Reproduce the passage on matrix chain multiplication word for word, from "If two matrix" to "ready to use.".

**Provided passage:**
════════════════════

If two matrix A and B whose dimension is (m,n) and (n,p) respectively then the multiplication of A and B needs m*n*p scalar multiplication.

Suppose you are given a sequence of n matrix A1,A2,.....An. Matrix Ai has dimension (Pi-1,Pi). Your task is to parenthesize the product A1,A2,.....An such a way that minimize the number of scalar product.

As matrix multiplication is associative so all the parenthesizations yield the same product.

A brute force approach of finding the optimal sequence is enumerating all sequences and finding the optimum one which takes too much time. However, We have a Dynamic Programming solution for this problem. For details, you are refer to Introduction to Algorithm, By by Thomas H. Cormen, Charles E. Leiserson, Ronald L. Rivest second edition chapter 15 (Dynamic Programming), I will write the algorithm first and then code of this, written in C++, ready to use.

The  algorithm :

MATRIX_CHAIN_ORDER(P)
The input  is a sequrnce P = <P0,P1,P2,.....Pn> where length[P] = n+1. The procedure uses an auxlary table m[1....n,1....n] for storing the m[i,j] costs and auxlary table s[1...n,1...n] that records which index of k achive the optimal cost in computing m[i,j].

════════════════════

**Information:**
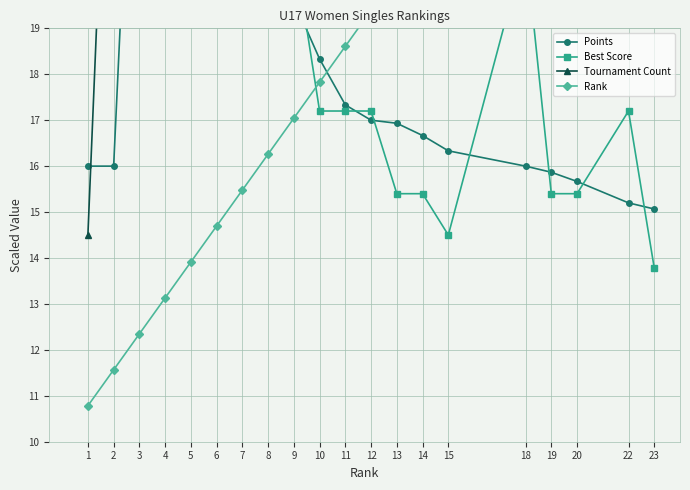

True or false: Tournament Count and Rank intersect in this chart.

True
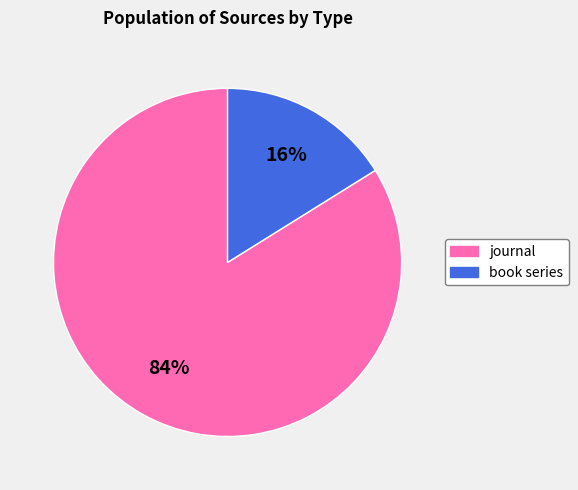

The book series slice represents 16% of the pie. True or false?

True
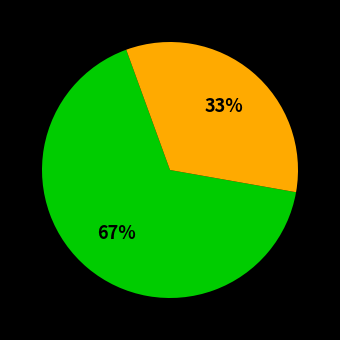

To the nearest percent, what is the average slice percentage?

50%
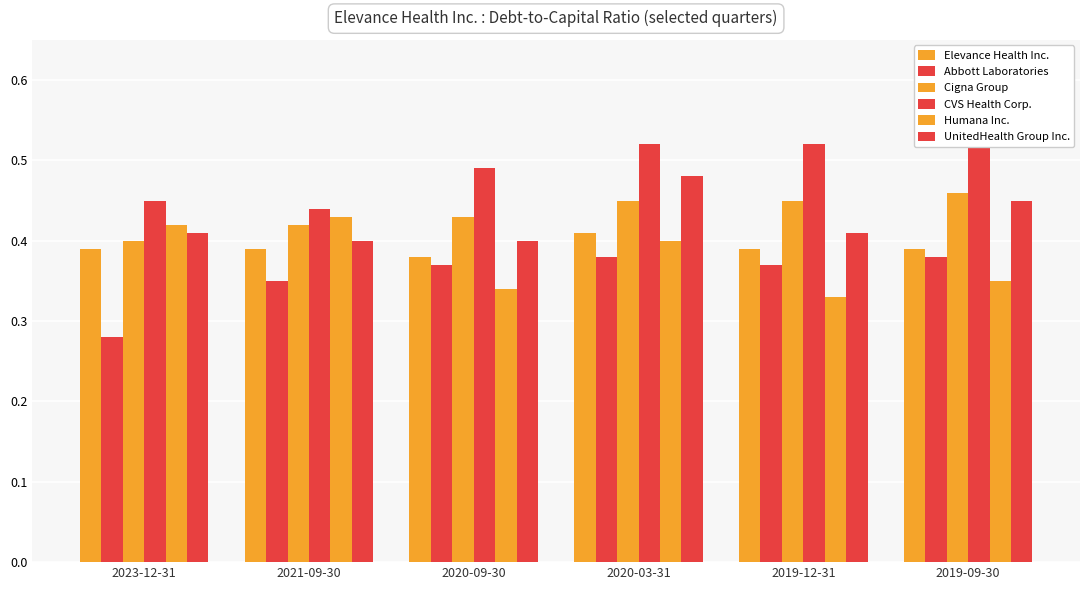

Does the chart contain any negative values?

No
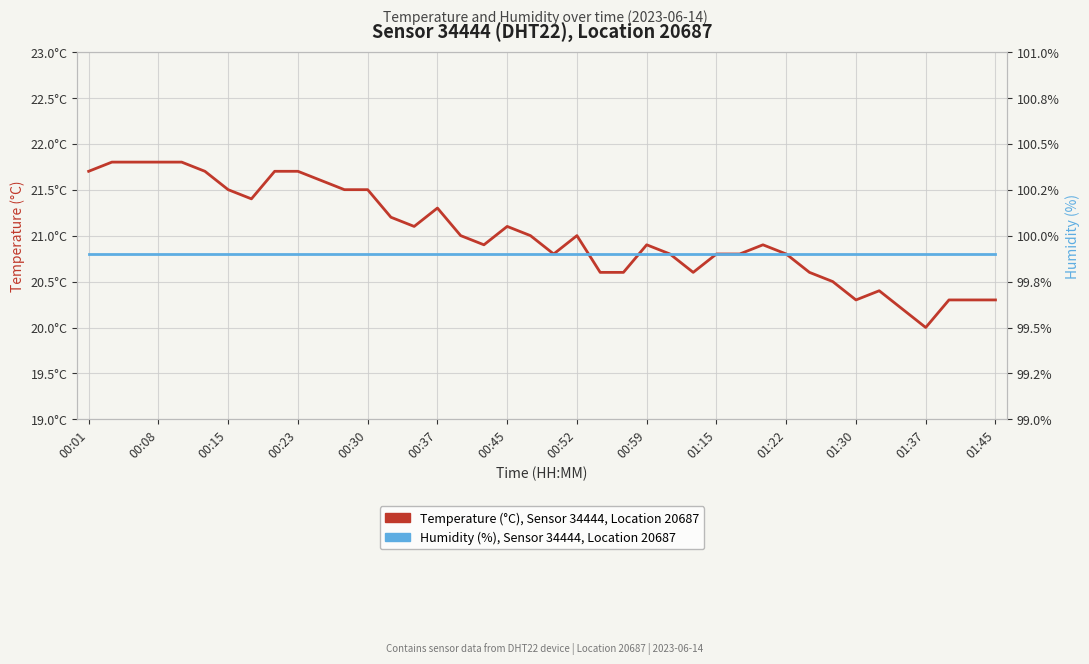

Reading left to right, transcribe all the data shown in this chart.

Temperature (°C), Sensor 34444, Location 20687: 21.7	21.8	21.8	21.8	21.8	21.7	21.5	21.4	21.7	21.7	21.6	21.5	21.5	21.2	21.1	21.3	21.0	20.9	21.1	21.0	20.8	21.0	20.6	20.6	20.9	20.8	20.6	20.8	20.8	20.9	20.8	20.6	20.5	20.3	20.4	20.2	20.0	20.3	20.3	20.3
Humidity (%), Sensor 34444, Location 20687: 99.9	99.9	99.9	99.9	99.9	99.9	99.9	99.9	99.9	99.9	99.9	99.9	99.9	99.9	99.9	99.9	99.9	99.9	99.9	99.9	99.9	99.9	99.9	99.9	99.9	99.9	99.9	99.9	99.9	99.9	99.9	99.9	99.9	99.9	99.9	99.9	99.9	99.9	99.9	99.9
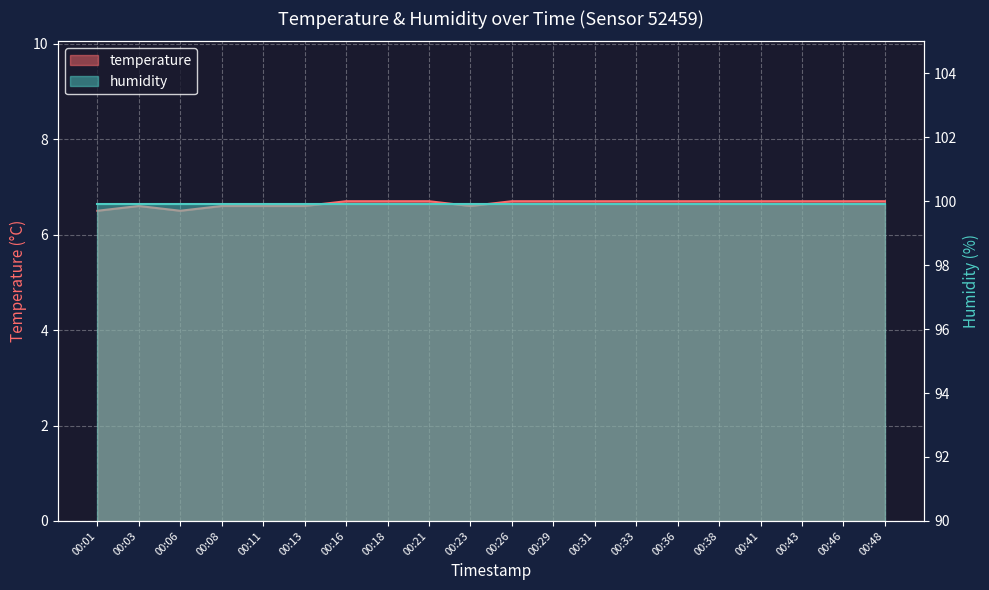

Between 00:06 and 00:29, which is larger?

00:29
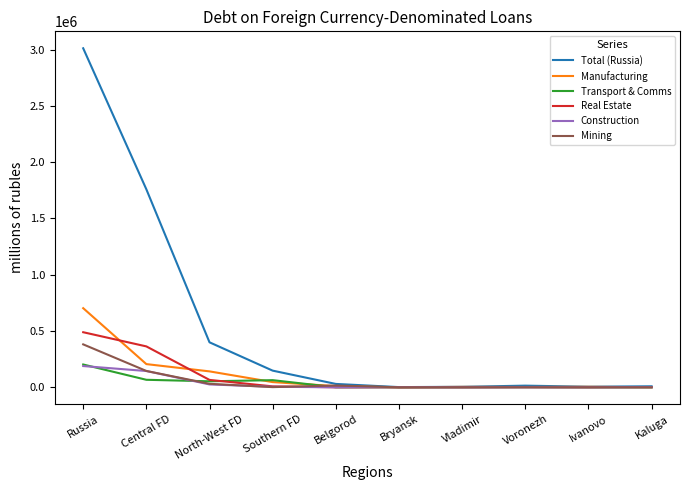

What is the maximum value shown in the chart?

3012346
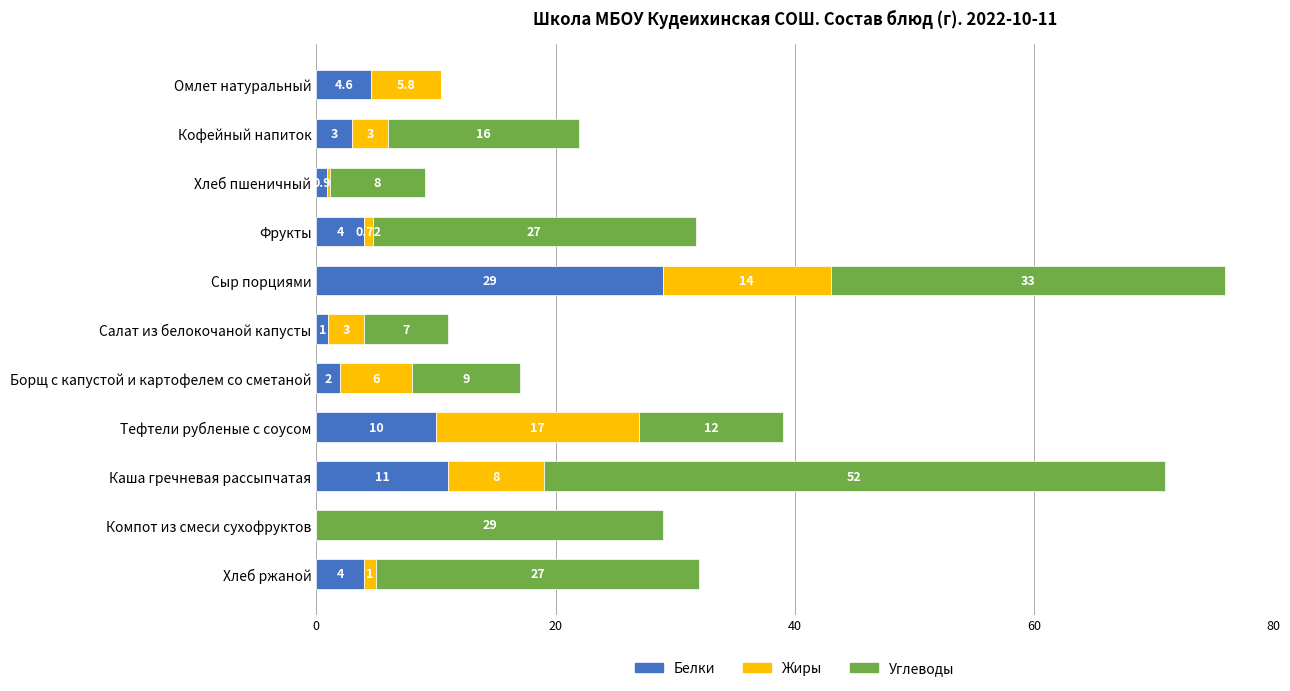

Where is Белки nearest to the value 14?

Каша гречневая рассыпчатая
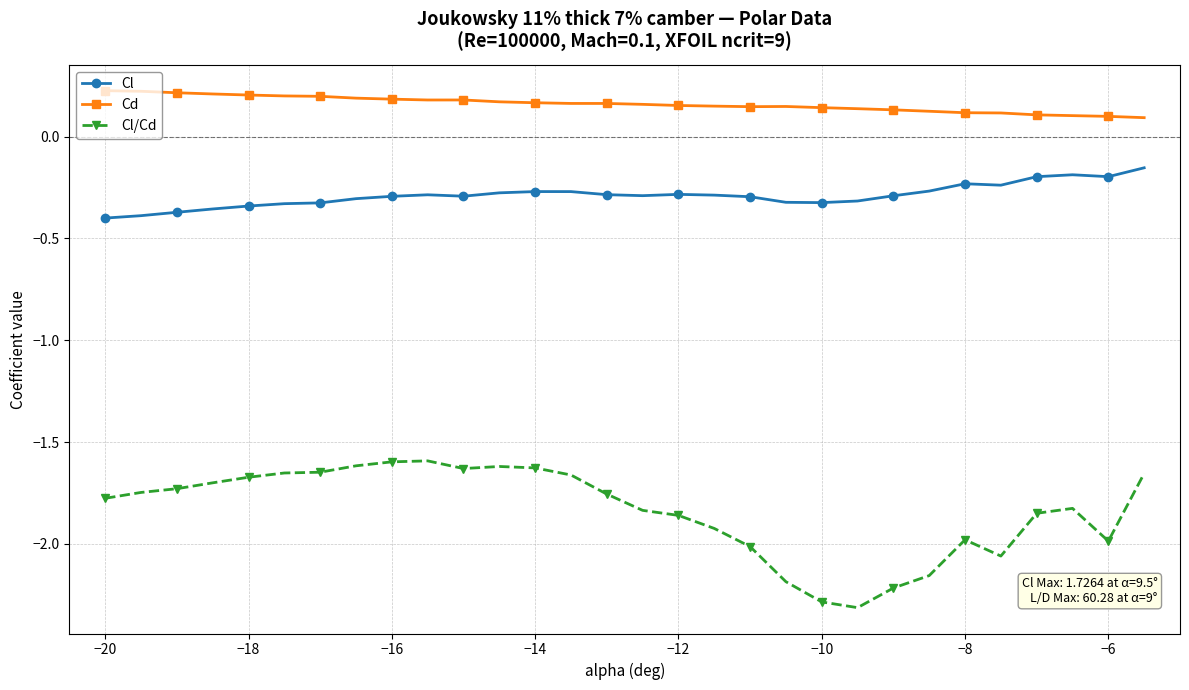

What is the sum of all Cl/Cd values?

-55.2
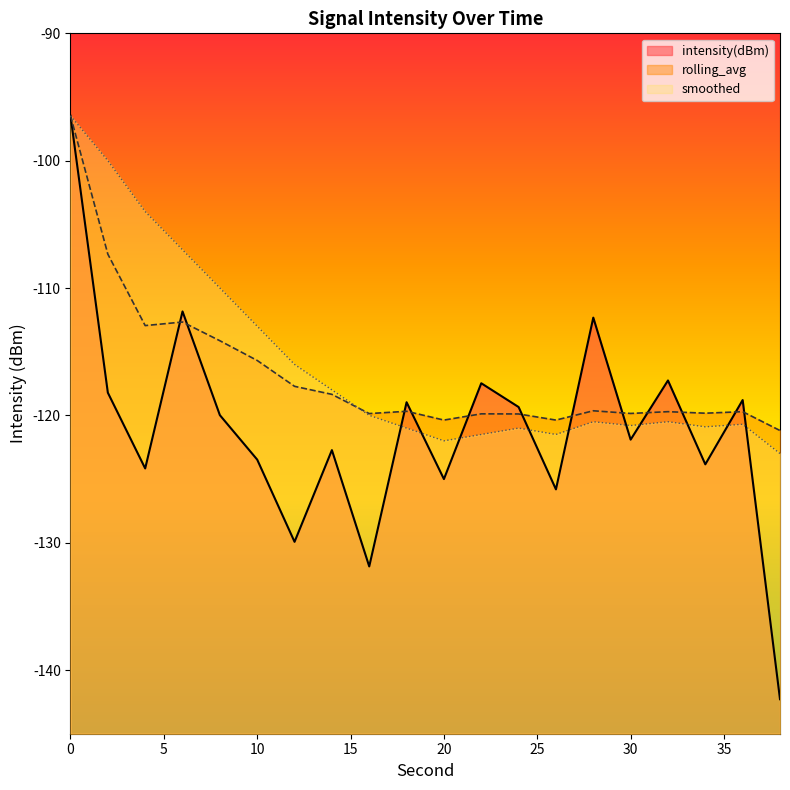

What is the minimum value shown in the chart?

-142.3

════════════════════

**Final answer:**
If two matrix A and B whose dimension is (m,n) and (n,p) respectively then the multiplication of A and B needs m*n*p scalar multiplication.

Suppose you are given a sequence of n matrix A1,A2,.....An. Matrix Ai has dimension (Pi-1,Pi). Your task is to parenthesize the product A1,A2,.....An such a way that minimize the number of scalar product.

As matrix multiplication is associative so all the parenthesizations yield the same product.

A brute force approach of finding the optimal sequence is enumerating all sequences and finding the optimum one which takes too much time. However, We have a Dynamic Programming solution for this problem. For details, you are refer to Introduction to Algorithm, By by Thomas H. Cormen, Charles E. Leiserson, Ronald L. Rivest second edition chapter 15 (Dynamic Programming), I will write the algorithm first and then code of this, written in C++, ready to use.